Repeat a Word N Times

This recursive function repeats a given word a specified number of times by calling itself until the count reaches zero.

def repeat(word, times):

    if times == 0:       # Base case: no more repetitions
        return ""

    return word + repeat(word, times - 1)  # Add word and recurse


print(repeat("ho", 3))  # hohoho

It builds the repeated string step by step, adding one copy of the word each call.

Sum of Digits

This function recursively adds all digits in a number.

def digit_sum(n):

    if n == 0:           # Base case: no digits left
        return 0

    return n % 10 + digit_sum(n // 10)  # Add last digit, then recurse on rest


print(digit_sum(1234))  # 10

Each call separates the last digit, sums it, and continues with the remaining digits.

Build a Nested Countdown List

This function creates a nested list counting down from a number to zero, each level containing the current number and the next nested list.

def nested_countdown(n):

    if n == 1:
        return [1]  # stop at 1

    return [n, nested_countdown(n - 1)]


print(nested_countdown(5))  # Output: [5, [4, [3, [2, [1]]]]]
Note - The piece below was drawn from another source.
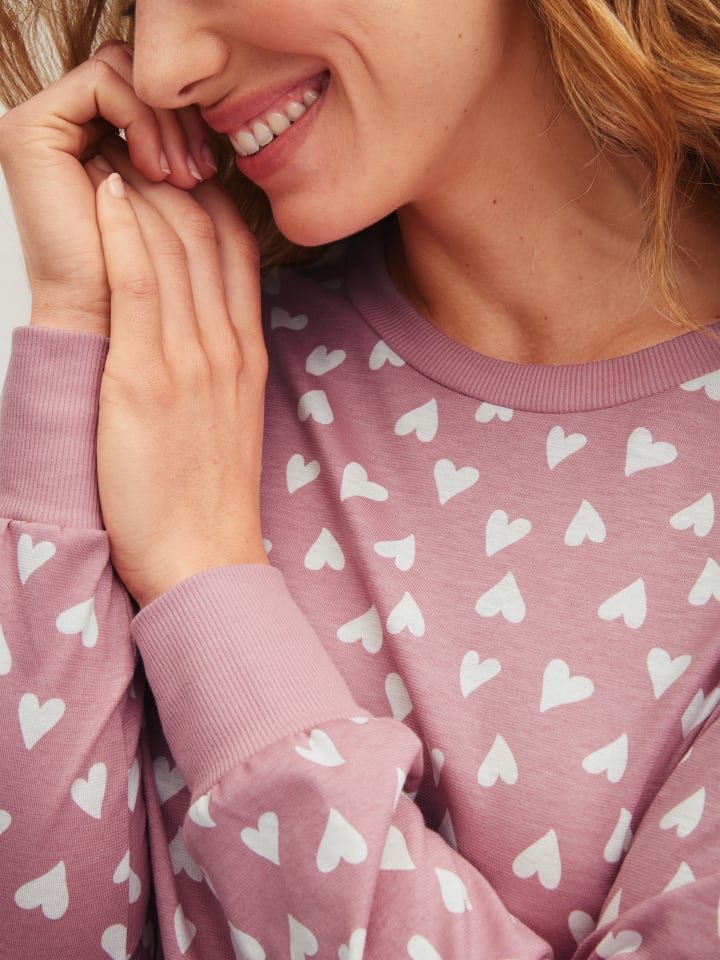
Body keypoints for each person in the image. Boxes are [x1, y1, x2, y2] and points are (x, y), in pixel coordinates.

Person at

Each recursive call builds a deeper nested list until zero is reached.

Count Vowels in a Word

This recursive function counts vowels in a given word by checking the first letter and then recursing on the rest.

def count_vowels(word):

    if not word:          # Base case: empty string
        return 0

    first = 1 if word[0].lower() in 'aeiou' else 0  # Check first letter

    return first + count_vowels(word[1:])            # Add and recurse


print(count_vowels("Recursion"))  # 4

It sums up 1 for every vowel found and 0 for consonants, processing the word letter by letter.

Conclusion

Recursion is a powerful way to solve problems by breaking them down into smaller, similar tasks. The key is always to have a base case that stops the function from calling itself forever. Practicing simple examples helps you get comfortable with thinking about problems in this way. It’s exciting and fun to watch how a function can call itself repeatedly to work through a problem step by step, creating elegant solutions with just a few lines of code.